May 28 14:49:35 w1 kubelet[5195]: E0528 14:49:35.089879 5195 remote_runtime.go:289] CheckpointContainer "b0541936954521367fdcd022b54e9e44e2350469daf549616841bbf2263173c5" from runtime service failed: rpc error: code = Unknown desc = failed to checkpoint container: /usr/local/bin/runc did not terminate sucessfully: criu failed: type NOTIFY errno 0 path= /run/containerd/io.containerd.runtime.v1.linux/k8s.io/b0541936954521367fdcd022b54e9e44e2350469daf549616841bbf2263173c5/criu-dump.log: unknown
Seems like the problem with CRIU
I don't know what to say. I think Ubuntu still has a problem with CRIU. I don' know why you guys can use it. I test your work on Debian 10. it works without any problems.
Hi again,
I still have an issue with a YAML file. I can test pod migrating with your YAML file and it works without any problem, but my YAML file has a problem.

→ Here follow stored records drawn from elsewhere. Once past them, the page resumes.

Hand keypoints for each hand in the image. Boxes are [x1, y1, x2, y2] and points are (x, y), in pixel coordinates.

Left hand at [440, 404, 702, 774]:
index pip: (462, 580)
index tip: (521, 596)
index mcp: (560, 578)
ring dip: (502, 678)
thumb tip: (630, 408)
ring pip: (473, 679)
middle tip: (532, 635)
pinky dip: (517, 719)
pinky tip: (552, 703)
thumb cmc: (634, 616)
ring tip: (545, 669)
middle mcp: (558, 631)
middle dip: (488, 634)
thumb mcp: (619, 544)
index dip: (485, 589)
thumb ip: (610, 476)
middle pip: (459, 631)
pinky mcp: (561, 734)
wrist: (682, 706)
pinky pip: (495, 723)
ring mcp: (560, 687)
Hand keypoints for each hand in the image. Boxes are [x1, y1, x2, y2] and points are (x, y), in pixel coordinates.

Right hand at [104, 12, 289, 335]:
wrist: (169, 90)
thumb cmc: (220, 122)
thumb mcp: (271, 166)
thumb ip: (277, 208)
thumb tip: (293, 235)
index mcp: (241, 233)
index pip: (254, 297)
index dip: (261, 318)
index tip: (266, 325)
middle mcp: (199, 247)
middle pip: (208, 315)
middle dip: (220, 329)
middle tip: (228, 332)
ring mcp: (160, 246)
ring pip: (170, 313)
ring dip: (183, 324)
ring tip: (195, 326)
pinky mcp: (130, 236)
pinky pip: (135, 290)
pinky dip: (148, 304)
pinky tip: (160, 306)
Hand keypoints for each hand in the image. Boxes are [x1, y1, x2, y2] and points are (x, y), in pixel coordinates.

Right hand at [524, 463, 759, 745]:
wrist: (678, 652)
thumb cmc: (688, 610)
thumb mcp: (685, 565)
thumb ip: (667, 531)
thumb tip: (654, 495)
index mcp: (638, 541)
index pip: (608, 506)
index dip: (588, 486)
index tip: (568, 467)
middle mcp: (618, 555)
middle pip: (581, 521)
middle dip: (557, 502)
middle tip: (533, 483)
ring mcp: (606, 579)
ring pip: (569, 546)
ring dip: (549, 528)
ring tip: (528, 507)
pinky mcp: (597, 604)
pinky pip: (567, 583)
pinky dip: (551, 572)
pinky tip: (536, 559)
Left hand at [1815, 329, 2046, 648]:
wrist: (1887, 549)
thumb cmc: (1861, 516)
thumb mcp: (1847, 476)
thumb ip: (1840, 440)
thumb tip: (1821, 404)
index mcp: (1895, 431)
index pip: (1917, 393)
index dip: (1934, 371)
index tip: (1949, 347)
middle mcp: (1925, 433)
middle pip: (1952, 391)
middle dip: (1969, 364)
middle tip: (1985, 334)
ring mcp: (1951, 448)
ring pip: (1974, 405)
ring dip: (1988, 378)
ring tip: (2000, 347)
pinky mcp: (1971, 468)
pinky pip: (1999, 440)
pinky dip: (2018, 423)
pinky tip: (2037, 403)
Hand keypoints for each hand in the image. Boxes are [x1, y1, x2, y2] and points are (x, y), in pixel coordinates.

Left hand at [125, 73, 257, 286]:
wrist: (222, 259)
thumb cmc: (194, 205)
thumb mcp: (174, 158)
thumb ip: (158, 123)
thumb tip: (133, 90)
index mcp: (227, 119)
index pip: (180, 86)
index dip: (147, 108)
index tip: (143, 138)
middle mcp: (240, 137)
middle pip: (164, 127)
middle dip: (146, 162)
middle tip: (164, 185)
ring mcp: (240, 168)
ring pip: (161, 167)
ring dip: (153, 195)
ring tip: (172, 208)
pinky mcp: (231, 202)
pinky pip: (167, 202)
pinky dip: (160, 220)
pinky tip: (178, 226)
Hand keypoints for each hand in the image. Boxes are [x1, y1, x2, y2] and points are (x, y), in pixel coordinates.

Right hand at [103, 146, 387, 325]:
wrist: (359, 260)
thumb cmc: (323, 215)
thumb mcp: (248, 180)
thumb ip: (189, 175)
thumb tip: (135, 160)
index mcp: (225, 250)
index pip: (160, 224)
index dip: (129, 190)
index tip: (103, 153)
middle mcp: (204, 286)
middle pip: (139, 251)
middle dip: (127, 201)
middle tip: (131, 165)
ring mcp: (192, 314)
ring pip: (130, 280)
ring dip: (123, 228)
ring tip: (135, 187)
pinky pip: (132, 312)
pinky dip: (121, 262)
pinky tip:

I think the one thing that I know. Your YAML file doesn't have a "command" on the YAML file, but I'm not sure why my YAML doesn't work. Maybe because of this or another thing.
I think I got some point about if I want to use the volume on the YAML file should config something, but I didn't use volumes, and it still doesn't work anyway.
It has the status "CrashLoopBackOff." in the destination pod after migrating. Any Idea about this?